Work task —
Only the text belongs in the copy: repeat each record exactly, without pictures.

----- Record excerpts -----

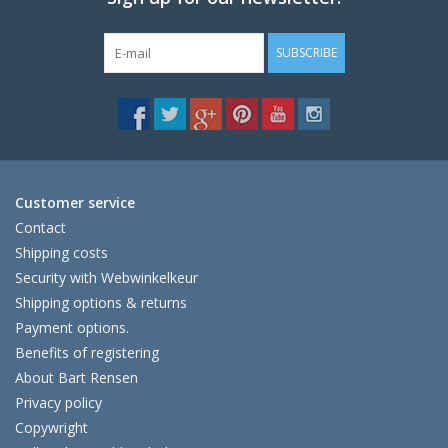
SUBSCRIBE
Customer service
Contact
Shipping costs
Security with Webwinkelkeur
Shipping options & returns
Payment options.
Benefits of registering
About Bart Rensen
Privacy policy
Copywright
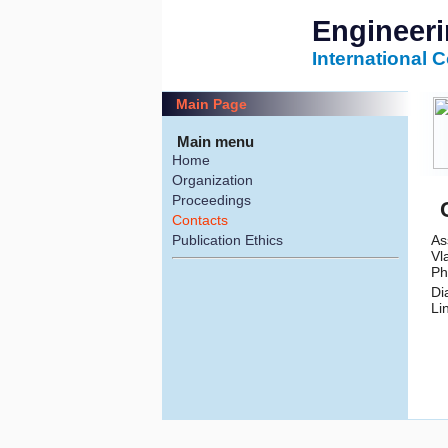
Engineer
International 
Main Page
Main menu
Home
Organization
Proceedings
Contacts
As
Publication Ethics
Vl
Ph
Di
Li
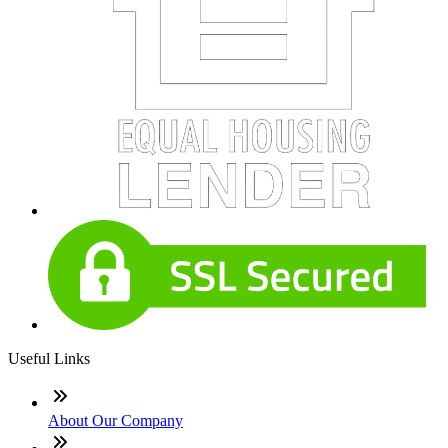
Useful Links
About Our Company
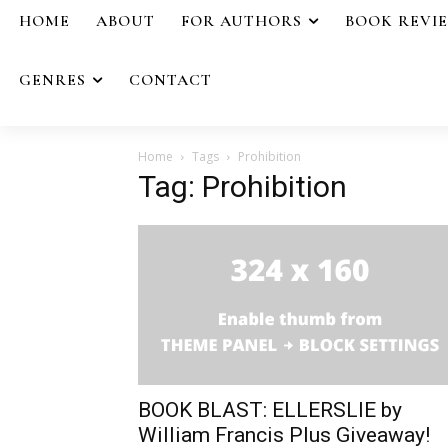
HOME
ABOUT
FOR AUTHORS
BOOK REVI
GENRES
CONTACT
Home
Tags
Prohibition
Tag: Prohibition
BOOK BLAST: ELLERSLIE by
William Francis Plus Giveaway!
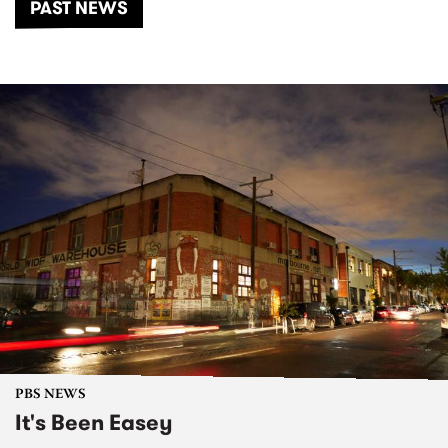
PAST NEWS
PBS NEWS
It's Been Easey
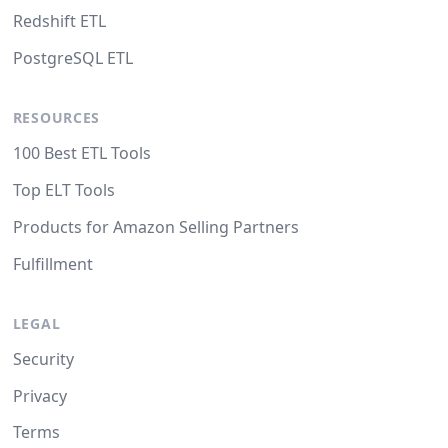
Redshift ETL
PostgreSQL ETL
RESOURCES
100 Best ETL Tools
Top ELT Tools
Products for Amazon Selling Partners
Fulfillment
LEGAL
Security
Privacy
Terms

-----

Answer area —
SUBSCRIBE
Customer service
Contact
Shipping costs
Security with Webwinkelkeur
Shipping options & returns
Payment options.
Benefits of registering
About Bart Rensen
Privacy policy
Copywright
Engineer
International 
Main Page
Main menu
Home
Organization
Proceedings
Contacts
As
Publication Ethics
Vl
Ph
Di
Li
Useful Links
About Our Company
HOME
ABOUT
FOR AUTHORS
BOOK REVI
GENRES
CONTACT
Home
Tags
Prohibition
Tag: Prohibition
BOOK BLAST: ELLERSLIE by
William Francis Plus Giveaway!
PAST NEWS
PBS NEWS
It's Been Easey
Redshift ETL
PostgreSQL ETL
RESOURCES
100 Best ETL Tools
Top ELT Tools
Products for Amazon Selling Partners
Fulfillment
LEGAL
Security
Privacy
Terms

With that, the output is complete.